=== Data shown ===

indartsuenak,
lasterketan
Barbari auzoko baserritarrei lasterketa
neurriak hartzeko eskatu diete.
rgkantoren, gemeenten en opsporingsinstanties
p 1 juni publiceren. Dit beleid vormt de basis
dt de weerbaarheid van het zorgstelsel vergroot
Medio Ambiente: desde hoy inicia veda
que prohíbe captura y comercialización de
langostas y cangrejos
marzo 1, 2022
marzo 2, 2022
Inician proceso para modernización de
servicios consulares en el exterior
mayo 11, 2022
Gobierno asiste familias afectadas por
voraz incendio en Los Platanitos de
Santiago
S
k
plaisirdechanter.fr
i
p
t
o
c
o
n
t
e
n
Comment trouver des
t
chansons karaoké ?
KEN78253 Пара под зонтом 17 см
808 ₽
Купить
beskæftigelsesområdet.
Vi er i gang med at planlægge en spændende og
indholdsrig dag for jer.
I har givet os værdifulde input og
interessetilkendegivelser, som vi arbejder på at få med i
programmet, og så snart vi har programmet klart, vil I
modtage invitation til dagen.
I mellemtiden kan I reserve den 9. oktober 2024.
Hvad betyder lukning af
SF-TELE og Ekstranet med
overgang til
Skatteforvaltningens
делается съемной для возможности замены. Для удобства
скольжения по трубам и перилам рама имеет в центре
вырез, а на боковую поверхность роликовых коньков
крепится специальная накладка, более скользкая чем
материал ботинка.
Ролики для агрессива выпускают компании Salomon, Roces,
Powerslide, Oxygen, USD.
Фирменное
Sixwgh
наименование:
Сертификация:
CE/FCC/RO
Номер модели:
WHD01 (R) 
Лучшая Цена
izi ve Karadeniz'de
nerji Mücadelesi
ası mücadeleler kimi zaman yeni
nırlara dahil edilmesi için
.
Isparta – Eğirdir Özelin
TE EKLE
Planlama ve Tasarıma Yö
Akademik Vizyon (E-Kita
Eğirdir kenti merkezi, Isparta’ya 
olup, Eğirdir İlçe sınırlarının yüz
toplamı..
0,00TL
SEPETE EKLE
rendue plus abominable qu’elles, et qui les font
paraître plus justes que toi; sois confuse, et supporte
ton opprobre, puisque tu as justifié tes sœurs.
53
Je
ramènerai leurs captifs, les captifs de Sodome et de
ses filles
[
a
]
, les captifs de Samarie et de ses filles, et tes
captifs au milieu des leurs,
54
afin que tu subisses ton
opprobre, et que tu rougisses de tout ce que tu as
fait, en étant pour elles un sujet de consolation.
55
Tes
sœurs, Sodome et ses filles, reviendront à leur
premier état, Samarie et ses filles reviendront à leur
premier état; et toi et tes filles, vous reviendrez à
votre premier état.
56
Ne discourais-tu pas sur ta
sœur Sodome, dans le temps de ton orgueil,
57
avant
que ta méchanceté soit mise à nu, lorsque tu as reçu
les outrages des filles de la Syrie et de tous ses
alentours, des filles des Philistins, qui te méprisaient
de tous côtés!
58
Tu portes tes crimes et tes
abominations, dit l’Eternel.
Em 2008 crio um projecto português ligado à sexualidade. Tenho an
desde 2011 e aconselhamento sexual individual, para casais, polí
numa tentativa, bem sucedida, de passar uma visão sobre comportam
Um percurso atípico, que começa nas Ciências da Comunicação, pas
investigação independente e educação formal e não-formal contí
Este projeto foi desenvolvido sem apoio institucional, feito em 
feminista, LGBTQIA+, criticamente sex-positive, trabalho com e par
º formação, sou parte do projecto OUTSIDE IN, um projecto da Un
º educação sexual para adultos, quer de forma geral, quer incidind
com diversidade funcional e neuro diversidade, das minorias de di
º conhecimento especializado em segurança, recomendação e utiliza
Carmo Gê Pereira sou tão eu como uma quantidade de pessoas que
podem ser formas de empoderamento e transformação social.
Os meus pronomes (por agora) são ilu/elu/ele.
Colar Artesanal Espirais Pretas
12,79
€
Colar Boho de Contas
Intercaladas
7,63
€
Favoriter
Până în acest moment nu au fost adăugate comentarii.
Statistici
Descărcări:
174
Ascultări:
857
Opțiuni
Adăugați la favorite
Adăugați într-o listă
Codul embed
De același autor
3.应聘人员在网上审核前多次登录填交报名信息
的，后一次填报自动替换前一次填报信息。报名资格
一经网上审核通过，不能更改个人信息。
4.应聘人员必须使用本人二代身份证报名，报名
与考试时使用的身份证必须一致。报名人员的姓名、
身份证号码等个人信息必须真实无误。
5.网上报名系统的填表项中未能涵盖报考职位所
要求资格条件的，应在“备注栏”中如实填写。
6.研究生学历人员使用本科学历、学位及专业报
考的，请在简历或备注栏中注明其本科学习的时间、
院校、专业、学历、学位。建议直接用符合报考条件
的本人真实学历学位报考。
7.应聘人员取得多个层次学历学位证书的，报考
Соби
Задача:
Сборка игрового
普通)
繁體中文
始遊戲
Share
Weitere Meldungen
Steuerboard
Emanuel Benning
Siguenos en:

===

Exercise requirements - Word for word, restate the lines above.

Output below -
indartsuenak,
lasterketan
Barbari auzoko baserritarrei lasterketa
neurriak hartzeko eskatu diete.
rgkantoren, gemeenten en opsporingsinstanties
p 1 juni publiceren. Dit beleid vormt de basis
dt de weerbaarheid van het zorgstelsel vergroot
Medio Ambiente: desde hoy inicia veda
que prohíbe captura y comercialización de
langostas y cangrejos
marzo 1, 2022
marzo 2, 2022
Inician proceso para modernización de
servicios consulares en el exterior
mayo 11, 2022
Gobierno asiste familias afectadas por
voraz incendio en Los Platanitos de
Santiago
S
k
plaisirdechanter.fr
i
p
t
o
c
o
n
t
e
n
Comment trouver des
t
chansons karaoké ?
KEN78253 Пара под зонтом 17 см
808 ₽
Купить
beskæftigelsesområdet.
Vi er i gang med at planlægge en spændende og
indholdsrig dag for jer.
I har givet os værdifulde input og
interessetilkendegivelser, som vi arbejder på at få med i
programmet, og så snart vi har programmet klart, vil I
modtage invitation til dagen.
I mellemtiden kan I reserve den 9. oktober 2024.
Hvad betyder lukning af
SF-TELE og Ekstranet med
overgang til
Skatteforvaltningens
делается съемной для возможности замены. Для удобства
скольжения по трубам и перилам рама имеет в центре
вырез, а на боковую поверхность роликовых коньков
крепится специальная накладка, более скользкая чем
материал ботинка.
Ролики для агрессива выпускают компании Salomon, Roces,
Powerslide, Oxygen, USD.
Фирменное
Sixwgh
наименование:
Сертификация:
CE/FCC/RO
Номер модели:
WHD01 (R) 
Лучшая Цена
izi ve Karadeniz'de
nerji Mücadelesi
ası mücadeleler kimi zaman yeni
nırlara dahil edilmesi için
.
Isparta – Eğirdir Özelin
TE EKLE
Planlama ve Tasarıma Yö
Akademik Vizyon (E-Kita
Eğirdir kenti merkezi, Isparta’ya 
olup, Eğirdir İlçe sınırlarının yüz
toplamı..
0,00TL
SEPETE EKLE
rendue plus abominable qu’elles, et qui les font
paraître plus justes que toi; sois confuse, et supporte
ton opprobre, puisque tu as justifié tes sœurs.
53
Je
ramènerai leurs captifs, les captifs de Sodome et de
ses filles
[
a
]
, les captifs de Samarie et de ses filles, et tes
captifs au milieu des leurs,
54
afin que tu subisses ton
opprobre, et que tu rougisses de tout ce que tu as
fait, en étant pour elles un sujet de consolation.
55
Tes
sœurs, Sodome et ses filles, reviendront à leur
premier état, Samarie et ses filles reviendront à leur
premier état; et toi et tes filles, vous reviendrez à
votre premier état.
56
Ne discourais-tu pas sur ta
sœur Sodome, dans le temps de ton orgueil,
57
avant
que ta méchanceté soit mise à nu, lorsque tu as reçu
les outrages des filles de la Syrie et de tous ses
alentours, des filles des Philistins, qui te méprisaient
de tous côtés!
58
Tu portes tes crimes et tes
abominations, dit l’Eternel.
Em 2008 crio um projecto português ligado à sexualidade. Tenho an
desde 2011 e aconselhamento sexual individual, para casais, polí
numa tentativa, bem sucedida, de passar uma visão sobre comportam
Um percurso atípico, que começa nas Ciências da Comunicação, pas
investigação independente e educação formal e não-formal contí
Este projeto foi desenvolvido sem apoio institucional, feito em 
feminista, LGBTQIA+, criticamente sex-positive, trabalho com e par
º formação, sou parte do projecto OUTSIDE IN, um projecto da Un
º educação sexual para adultos, quer de forma geral, quer incidind
com diversidade funcional e neuro diversidade, das minorias de di
º conhecimento especializado em segurança, recomendação e utiliza
Carmo Gê Pereira sou tão eu como uma quantidade de pessoas que
podem ser formas de empoderamento e transformação social.
Os meus pronomes (por agora) são ilu/elu/ele.
Colar Artesanal Espirais Pretas
12,79
€
Colar Boho de Contas
Intercaladas
7,63
€
Favoriter
Până în acest moment nu au fost adăugate comentarii.
Statistici
Descărcări:
174
Ascultări:
857
Opțiuni
Adăugați la favorite
Adăugați într-o listă
Codul embed
De același autor
3.应聘人员在网上审核前多次登录填交报名信息
的，后一次填报自动替换前一次填报信息。报名资格
一经网上审核通过，不能更改个人信息。
4.应聘人员必须使用本人二代身份证报名，报名
与考试时使用的身份证必须一致。报名人员的姓名、
身份证号码等个人信息必须真实无误。
5.网上报名系统的填表项中未能涵盖报考职位所
要求资格条件的，应在“备注栏”中如实填写。
6.研究生学历人员使用本科学历、学位及专业报
考的，请在简历或备注栏中注明其本科学习的时间、
院校、专业、学历、学位。建议直接用符合报考条件
的本人真实学历学位报考。
7.应聘人员取得多个层次学历学位证书的，报考
Соби
Задача:
Сборка игрового
普通)
繁體中文
始遊戲
Share
Weitere Meldungen
Steuerboard
Emanuel Benning
Siguenos en:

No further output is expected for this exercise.